[[ EXCERPTED RECORDS, beginning ]]

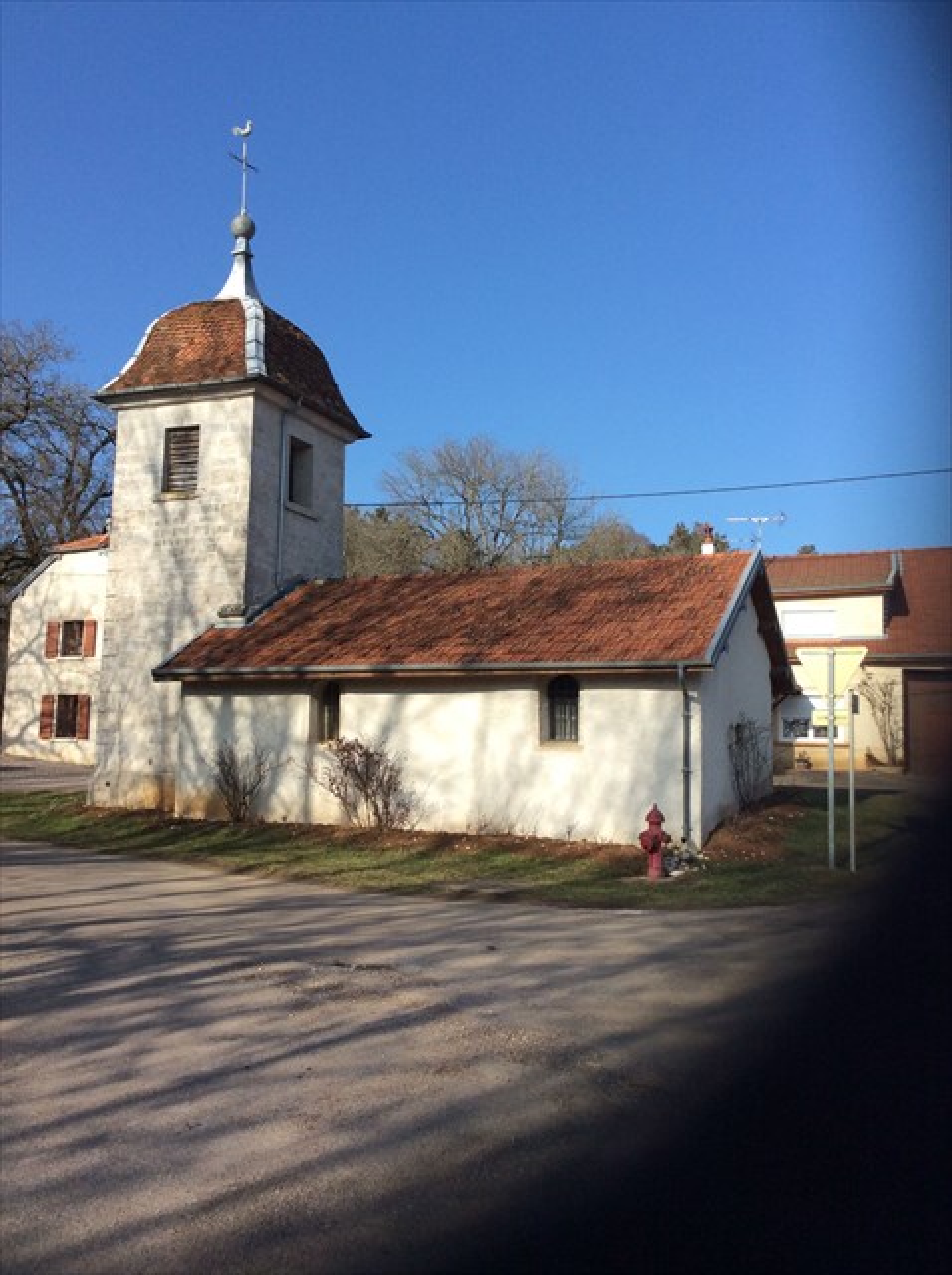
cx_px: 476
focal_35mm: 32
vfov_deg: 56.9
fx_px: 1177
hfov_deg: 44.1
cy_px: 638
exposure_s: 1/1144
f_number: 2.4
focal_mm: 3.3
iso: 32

[[ EXCERPTED RECORDS, end ]]
[[ EXCERPTED RECORDS, beginning ]]

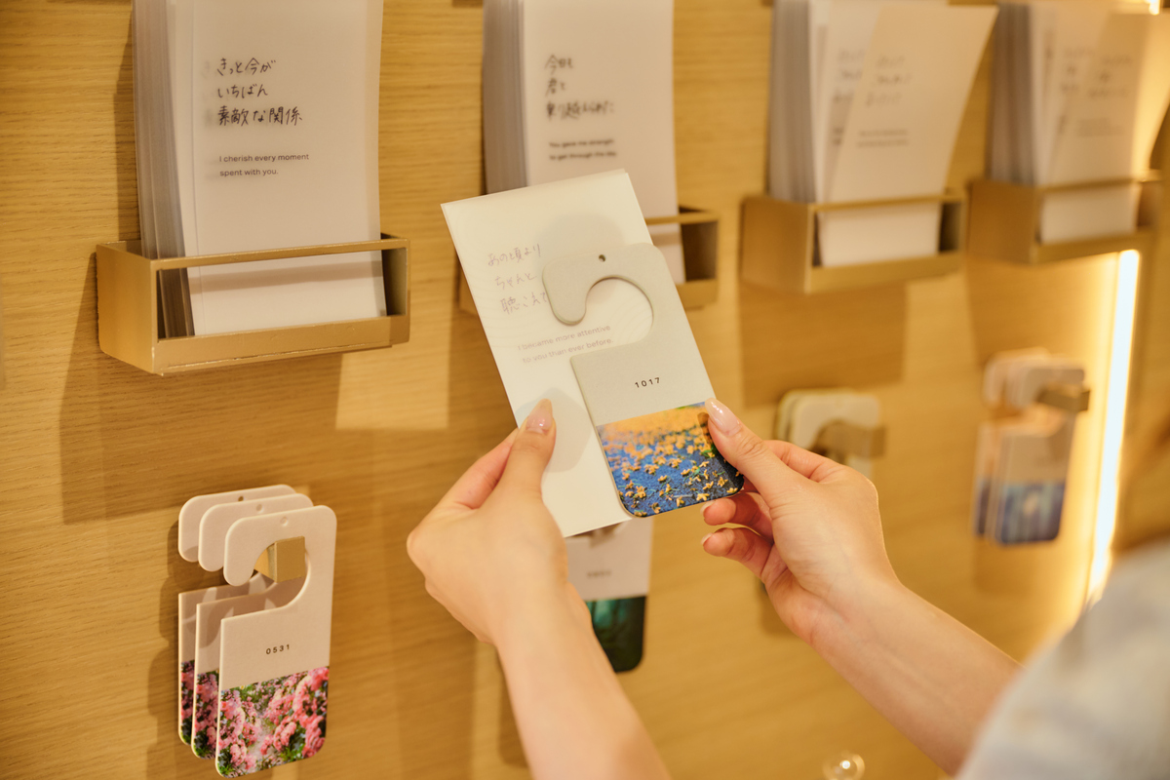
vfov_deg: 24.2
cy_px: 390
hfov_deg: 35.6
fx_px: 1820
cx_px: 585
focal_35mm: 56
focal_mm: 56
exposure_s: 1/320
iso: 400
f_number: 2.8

[[ EXCERPTED RECORDS, end ]]

- _WORK TO BE COMPLETED_: Using the records above, restate word for word the lines from the one with "vfov_deg: 24.2" through the one with "f_number: 2.8", both included.

- _EXERCISE RESULT_:
vfov_deg: 24.2
cy_px: 390
hfov_deg: 35.6
fx_px: 1820
cx_px: 585
focal_35mm: 56
focal_mm: 56
exposure_s: 1/320
iso: 400
f_number: 2.8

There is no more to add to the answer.